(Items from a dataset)
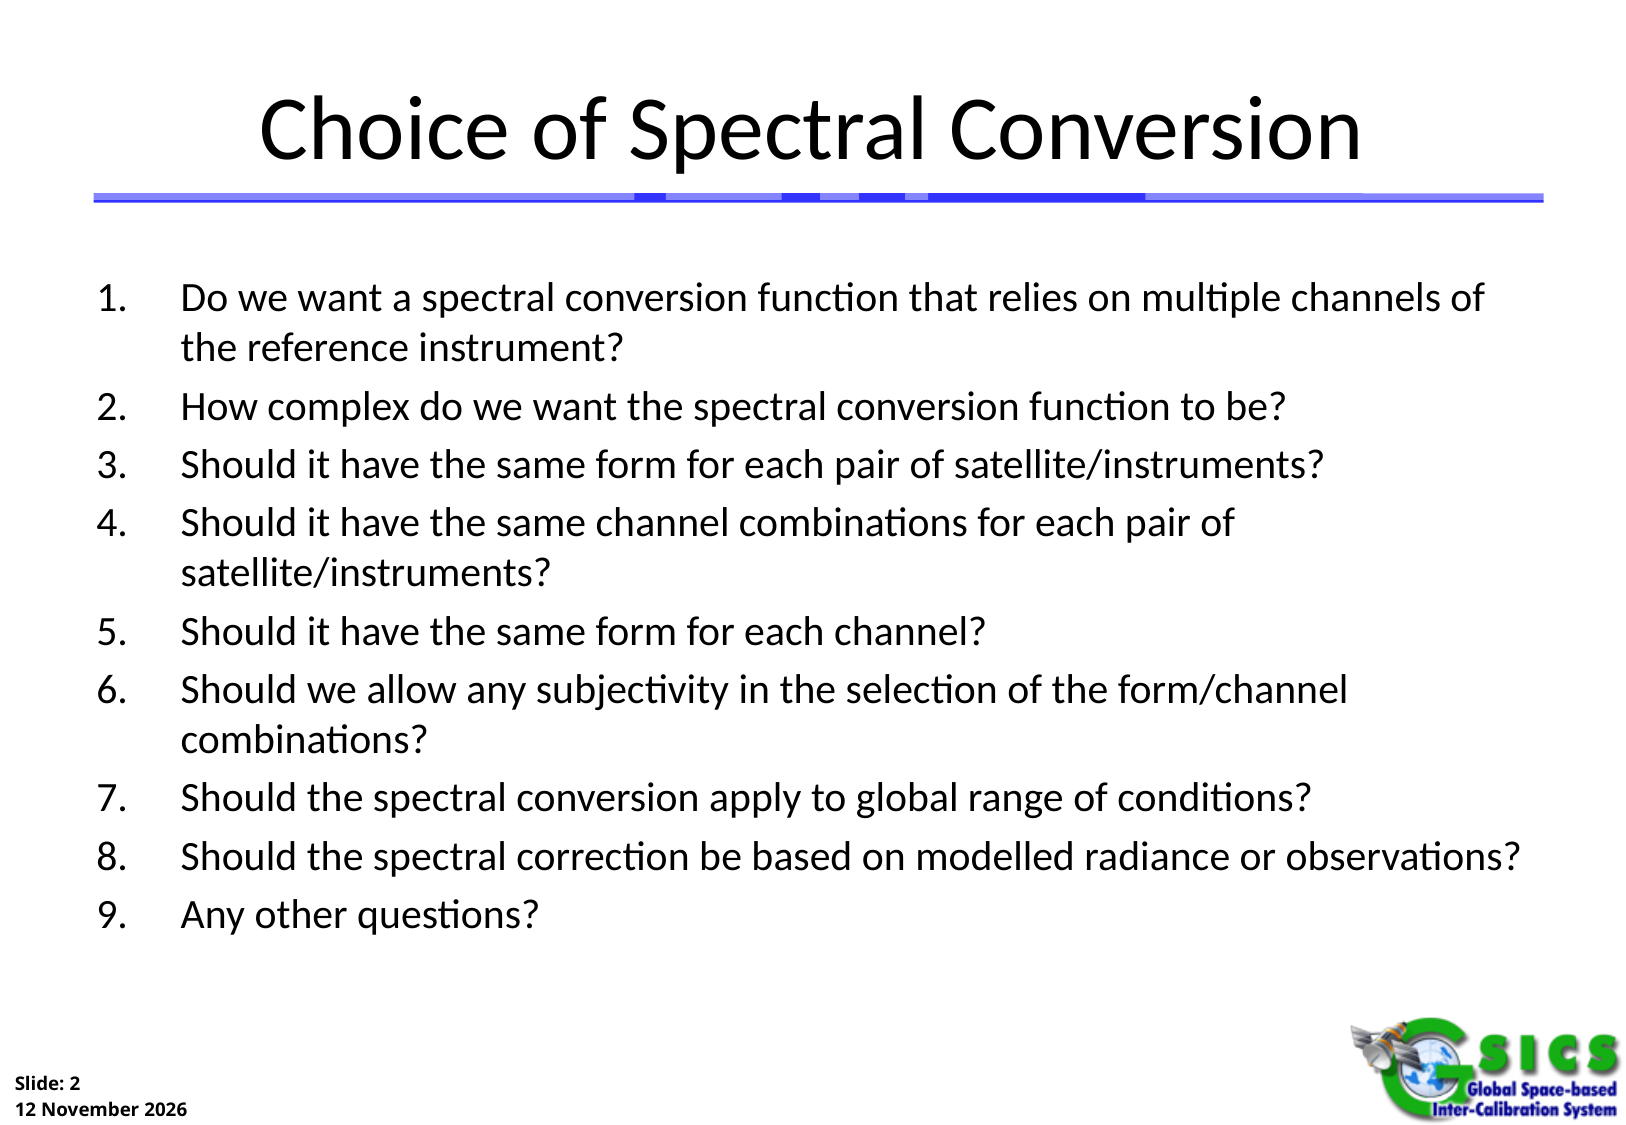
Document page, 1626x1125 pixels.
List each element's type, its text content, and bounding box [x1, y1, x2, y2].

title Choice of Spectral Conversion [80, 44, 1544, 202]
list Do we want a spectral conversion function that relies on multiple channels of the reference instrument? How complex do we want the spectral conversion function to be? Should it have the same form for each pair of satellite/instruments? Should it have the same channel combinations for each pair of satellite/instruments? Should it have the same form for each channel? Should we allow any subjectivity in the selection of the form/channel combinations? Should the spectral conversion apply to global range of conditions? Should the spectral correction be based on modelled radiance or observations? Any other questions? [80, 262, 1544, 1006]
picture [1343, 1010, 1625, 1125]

EXERCISE PROMPT
This exercise needs every entry retyped exactly, with the pictures removed.

TASK RESULT
Document page, 1626x1125 pixels.
List each element's type, its text content, and bounding box [x1, y1, x2, y2].

title Choice of Spectral Conversion [80, 44, 1544, 202]
list Do we want a spectral conversion function that relies on multiple channels of the reference instrument? How complex do we want the spectral conversion function to be? Should it have the same form for each pair of satellite/instruments? Should it have the same channel combinations for each pair of satellite/instruments? Should it have the same form for each channel? Should we allow any subjectivity in the selection of the form/channel combinations? Should the spectral conversion apply to global range of conditions? Should the spectral correction be based on modelled radiance or observations? Any other questions? [80, 262, 1544, 1006]
picture [1343, 1010, 1625, 1125]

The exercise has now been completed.